■ Exercise ■
From the material below, reproduce exactly the stretch of lines that begins with the line holding "X162699999Y-108999999D02*" and ends with the line holding "X162750000Y-140200000D03*", skipping the pictures.

■ Supplied material ■
▼

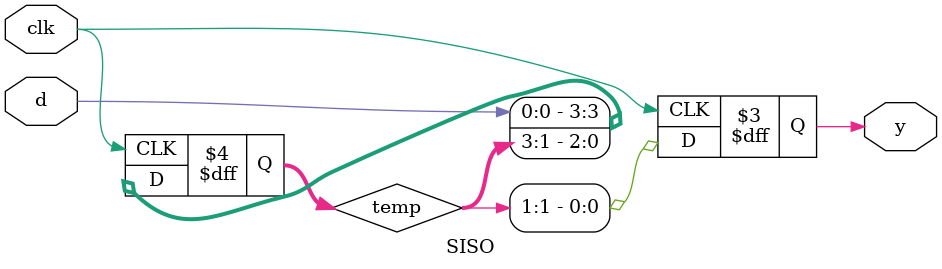
<source format=v>
`timescale 1ns / 1ps


module SISO(d,clk,y);
	input d, clk;
	output reg y;
	reg [3:0] temp;
	
	always @(posedge clk)
	begin
		temp = temp >> 1;
		temp[3] = d;
		y = temp[0];
	end
endmodule

</source>
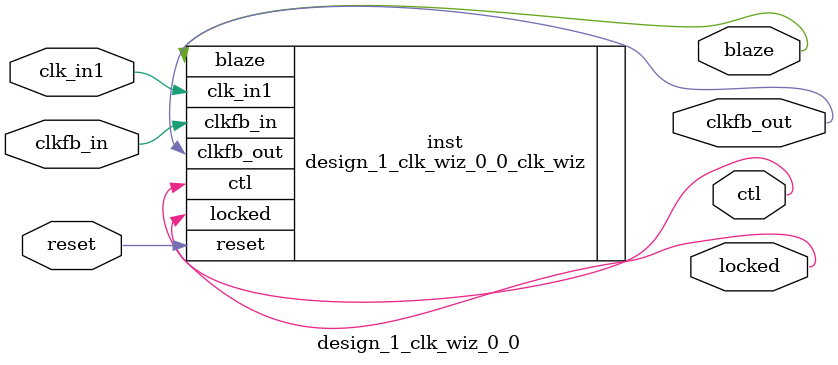
<source format=v>


`timescale 1ps/1ps

(* CORE_GENERATION_INFO = "design_1_clk_wiz_0_0,clk_wiz_v6_0_0_0,{component_name=design_1_clk_wiz_0_0,use_phase_alignment=true,use_min_o_jitter=false,use_max_i_jitter=false,use_dyn_phase_shift=false,use_inclk_switchover=false,use_dyn_reconfig=false,enable_axi=0,feedback_source=FDBK_ONCHIP,PRIMITIVE=MMCM,num_out_clk=2,clkin1_period=12.500,clkin2_period=10.000,use_power_down=false,use_reset=true,use_locked=true,use_inclk_stopped=false,feedback_type=SINGLE,CLOCK_MGR_TYPE=NA,manual_override=false}" *)

module design_1_clk_wiz_0_0 
 (
  input         clkfb_in,
  // Clock out ports
  output        blaze,
  output        ctl,
  output        clkfb_out,
  // Status and control signals
  input         reset,
  output        locked,
 // Clock in ports
  input         clk_in1
 );

  design_1_clk_wiz_0_0_clk_wiz inst
  (
  .clkfb_in(clkfb_in),
  // Clock out ports  
  .blaze(blaze),
  .ctl(ctl),
  .clkfb_out(clkfb_out),
  // Status and control signals               
  .reset(reset), 
  .locked(locked),
 // Clock in ports
  .clk_in1(clk_in1)
  );

endmodule

</source>
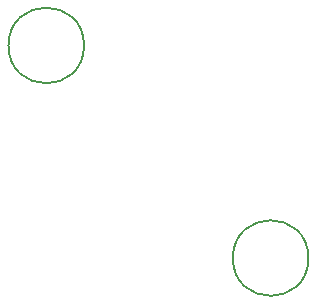
<source format=gbr>
G04 #@! TF.GenerationSoftware,KiCad,Pcbnew,6.0.2-378541a8eb~116~ubuntu20.04.1*
G04 #@! TF.CreationDate,2022-03-12T16:40:10-05:00*
G04 #@! TF.ProjectId,sidekickvco_b2,73696465-6b69-4636-9b76-636f5f62322e,rev?*
G04 #@! TF.SameCoordinates,Original*
G04 #@! TF.FileFunction,Other,Comment*
%FSLAX46Y46*%
G04 Gerber Fmt 4.6, Leading zero omitted, Abs format (unit mm)*
G04 Created by KiCad (PCBNEW 6.0.2-378541a8eb~116~ubuntu20.04.1) date 2022-03-12 16:40:10*
%MOMM*%
%LPD*%
G01*
G04 APERTURE LIST*
%ADD10C,0.150000*%
G04 APERTURE END LIST*
D10*
G04 #@! TO.C,H2*
X143699999Y-90999999D02*
G75*
G03*
X143699999Y-90999999I-3200000J0D01*
G01*
G04 #@! TO.C,H1*
X162699999Y-108999999D02*
G75*
G03*
X162699999Y-108999999I-3200000J0D01*
G01*
G04 #@! TD*
M02*

</source>
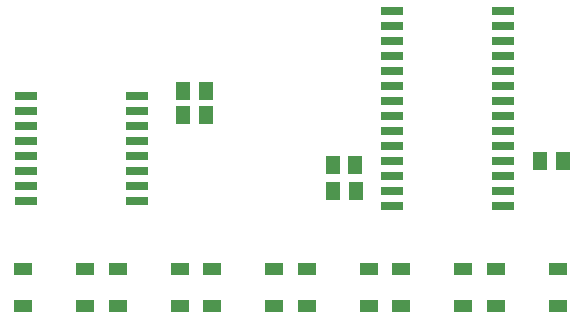
<source format=gbr>
%TF.GenerationSoftware,KiCad,Pcbnew,7.0.5-0*%
%TF.CreationDate,2023-07-08T10:36:07-04:00*%
%TF.ProjectId,nixie,6e697869-652e-46b6-9963-61645f706362,rev?*%
%TF.SameCoordinates,Original*%
%TF.FileFunction,Paste,Top*%
%TF.FilePolarity,Positive*%
%FSLAX46Y46*%
G04 Gerber Fmt 4.6, Leading zero omitted, Abs format (unit mm)*
G04 Created by KiCad (PCBNEW 7.0.5-0) date 2023-07-08 10:36:07*
%MOMM*%
%LPD*%
G01*
G04 APERTURE LIST*
%ADD10R,1.550000X1.000000*%
%ADD11R,1.925000X0.650000*%
%ADD12R,1.300000X1.500000*%
%ADD13R,1.850000X0.650000*%
G04 APERTURE END LIST*
D10*
%TO.C,S6*%
X176000000Y-137000000D03*
X170750000Y-137000000D03*
X170750000Y-140200000D03*
X176000000Y-140200000D03*
%TD*%
%TO.C,S5*%
X168000000Y-137000000D03*
X162750000Y-137000000D03*
X162750000Y-140200000D03*
X168000000Y-140200000D03*
%TD*%
%TO.C,S4*%
X160000000Y-137000000D03*
X154750000Y-137000000D03*
X154750000Y-140200000D03*
X160000000Y-140200000D03*
%TD*%
%TO.C,S3*%
X152000000Y-137000000D03*
X146750000Y-137000000D03*
X146750000Y-140200000D03*
X152000000Y-140200000D03*
%TD*%
%TO.C,S1*%
X136000000Y-137000000D03*
X130750000Y-137000000D03*
X130750000Y-140200000D03*
X136000000Y-140200000D03*
%TD*%
D11*
%TO.C,IC6*%
X131000000Y-122380000D03*
X131000000Y-123650000D03*
X131000000Y-124920000D03*
X131000000Y-126190000D03*
X131000000Y-127460000D03*
X131000000Y-128730000D03*
X131000000Y-130000000D03*
X131000000Y-131270000D03*
X140424000Y-131270000D03*
X140424000Y-130000000D03*
X140424000Y-128730000D03*
X140424000Y-127460000D03*
X140424000Y-126190000D03*
X140424000Y-124920000D03*
X140424000Y-123650000D03*
X140424000Y-122380000D03*
%TD*%
D12*
%TO.C,R9*%
X158900000Y-130445000D03*
X157000000Y-130445000D03*
%TD*%
%TO.C,R5*%
X144298000Y-122000000D03*
X146198000Y-122000000D03*
%TD*%
%TO.C,R10*%
X158866000Y-128245000D03*
X156966000Y-128245000D03*
%TD*%
D13*
%TO.C,IC5*%
X162000000Y-115190000D03*
X162000000Y-116460000D03*
X162000000Y-117730000D03*
X162000000Y-119000000D03*
X162000000Y-120270000D03*
X162000000Y-121540000D03*
X162000000Y-122810000D03*
X162000000Y-124080000D03*
X162000000Y-125350000D03*
X162000000Y-126620000D03*
X162000000Y-127890000D03*
X162000000Y-129160000D03*
X162000000Y-130430000D03*
X162000000Y-131700000D03*
X171350000Y-131700000D03*
X171350000Y-130430000D03*
X171350000Y-129160000D03*
X171350000Y-127890000D03*
X171350000Y-126620000D03*
X171350000Y-125350000D03*
X171350000Y-124080000D03*
X171350000Y-122810000D03*
X171350000Y-121540000D03*
X171350000Y-120270000D03*
X171350000Y-119000000D03*
X171350000Y-117730000D03*
X171350000Y-116460000D03*
X171350000Y-115190000D03*
%TD*%
D12*
%TO.C,R11*%
X174550000Y-127900000D03*
X176450000Y-127900000D03*
%TD*%
D10*
%TO.C,S2*%
X144000000Y-137000000D03*
X138750000Y-137000000D03*
X138750000Y-140200000D03*
X144000000Y-140200000D03*
%TD*%
D12*
%TO.C,R6*%
X144298000Y-124000000D03*
X146198000Y-124000000D03*
%TD*%
M02*

</source>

▲

■ Answer for the task ■
X162699999Y-108999999D02*
G75*
G03*
X162699999Y-108999999I-3200000J0D01*
G01*
G04 #@! TD*
M02*

</source>
<source format=gbr>
%TF.GenerationSoftware,KiCad,Pcbnew,7.0.5-0*%
%TF.CreationDate,2023-07-08T10:36:07-04:00*%
%TF.ProjectId,nixie,6e697869-652e-46b6-9963-61645f706362,rev?*%
%TF.SameCoordinates,Original*%
%TF.FileFunction,Paste,Top*%
%TF.FilePolarity,Positive*%
%FSLAX46Y46*%
G04 Gerber Fmt 4.6, Leading zero omitted, Abs format (unit mm)*
G04 Created by KiCad (PCBNEW 7.0.5-0) date 2023-07-08 10:36:07*
%MOMM*%
%LPD*%
G01*
G04 APERTURE LIST*
%ADD10R,1.550000X1.000000*%
%ADD11R,1.925000X0.650000*%
%ADD12R,1.300000X1.500000*%
%ADD13R,1.850000X0.650000*%
G04 APERTURE END LIST*
D10*
%TO.C,S6*%
X176000000Y-137000000D03*
X170750000Y-137000000D03*
X170750000Y-140200000D03*
X176000000Y-140200000D03*
%TD*%
%TO.C,S5*%
X168000000Y-137000000D03*
X162750000Y-137000000D03*
X162750000Y-140200000D03*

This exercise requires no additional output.